[Supplied records Boundary: Start]

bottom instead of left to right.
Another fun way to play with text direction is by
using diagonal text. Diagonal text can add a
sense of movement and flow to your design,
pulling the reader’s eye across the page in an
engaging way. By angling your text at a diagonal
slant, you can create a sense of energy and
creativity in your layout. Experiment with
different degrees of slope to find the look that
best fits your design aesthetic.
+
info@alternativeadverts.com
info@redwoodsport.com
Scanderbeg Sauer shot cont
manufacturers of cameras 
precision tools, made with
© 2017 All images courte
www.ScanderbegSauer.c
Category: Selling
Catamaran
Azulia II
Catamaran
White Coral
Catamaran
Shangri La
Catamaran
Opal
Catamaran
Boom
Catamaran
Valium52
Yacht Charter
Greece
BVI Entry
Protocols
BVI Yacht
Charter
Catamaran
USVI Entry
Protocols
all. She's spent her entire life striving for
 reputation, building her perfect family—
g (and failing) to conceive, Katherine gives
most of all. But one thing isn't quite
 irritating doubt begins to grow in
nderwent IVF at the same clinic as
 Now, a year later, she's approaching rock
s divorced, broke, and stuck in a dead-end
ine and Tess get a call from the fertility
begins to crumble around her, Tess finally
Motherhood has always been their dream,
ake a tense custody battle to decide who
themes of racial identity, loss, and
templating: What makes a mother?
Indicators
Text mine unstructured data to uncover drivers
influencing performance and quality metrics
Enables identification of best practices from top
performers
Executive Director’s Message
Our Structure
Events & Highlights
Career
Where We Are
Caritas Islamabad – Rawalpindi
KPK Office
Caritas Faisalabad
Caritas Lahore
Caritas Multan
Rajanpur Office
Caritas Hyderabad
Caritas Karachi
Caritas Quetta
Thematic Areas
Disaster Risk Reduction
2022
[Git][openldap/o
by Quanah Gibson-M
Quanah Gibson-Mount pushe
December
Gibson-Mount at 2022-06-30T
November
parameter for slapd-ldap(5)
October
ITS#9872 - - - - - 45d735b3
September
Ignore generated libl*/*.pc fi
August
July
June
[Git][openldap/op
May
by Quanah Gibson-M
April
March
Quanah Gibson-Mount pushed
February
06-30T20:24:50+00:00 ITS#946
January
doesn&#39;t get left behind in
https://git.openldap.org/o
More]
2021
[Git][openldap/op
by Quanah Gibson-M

[Supplied records Boundary: End]

• About this task:
Quote the entire listing above exactly.

• Answer for this exercise:
bottom instead of left to right.
Another fun way to play with text direction is by
using diagonal text. Diagonal text can add a
sense of movement and flow to your design,
pulling the reader’s eye across the page in an
engaging way. By angling your text at a diagonal
slant, you can create a sense of energy and
creativity in your layout. Experiment with
different degrees of slope to find the look that
best fits your design aesthetic.
+
info@alternativeadverts.com
info@redwoodsport.com
Scanderbeg Sauer shot cont
manufacturers of cameras 
precision tools, made with
© 2017 All images courte
www.ScanderbegSauer.c
Category: Selling
Catamaran
Azulia II
Catamaran
White Coral
Catamaran
Shangri La
Catamaran
Opal
Catamaran
Boom
Catamaran
Valium52
Yacht Charter
Greece
BVI Entry
Protocols
BVI Yacht
Charter
Catamaran
USVI Entry
Protocols
all. She's spent her entire life striving for
 reputation, building her perfect family—
g (and failing) to conceive, Katherine gives
most of all. But one thing isn't quite
 irritating doubt begins to grow in
nderwent IVF at the same clinic as
 Now, a year later, she's approaching rock
s divorced, broke, and stuck in a dead-end
ine and Tess get a call from the fertility
begins to crumble around her, Tess finally
Motherhood has always been their dream,
ake a tense custody battle to decide who
themes of racial identity, loss, and
templating: What makes a mother?
Indicators
Text mine unstructured data to uncover drivers
influencing performance and quality metrics
Enables identification of best practices from top
performers
Executive Director’s Message
Our Structure
Events & Highlights
Career
Where We Are
Caritas Islamabad – Rawalpindi
KPK Office
Caritas Faisalabad
Caritas Lahore
Caritas Multan
Rajanpur Office
Caritas Hyderabad
Caritas Karachi
Caritas Quetta
Thematic Areas
Disaster Risk Reduction
2022
[Git][openldap/o
by Quanah Gibson-M
Quanah Gibson-Mount pushe
December
Gibson-Mount at 2022-06-30T
November
parameter for slapd-ldap(5)
October
ITS#9872 - - - - - 45d735b3
September
Ignore generated libl*/*.pc fi
August
July
June
[Git][openldap/op
May
by Quanah Gibson-M
April
March
Quanah Gibson-Mount pushed
February
06-30T20:24:50+00:00 ITS#946
January
doesn&#39;t get left behind in
https://git.openldap.org/o
More]
2021
[Git][openldap/op
by Quanah Gibson-M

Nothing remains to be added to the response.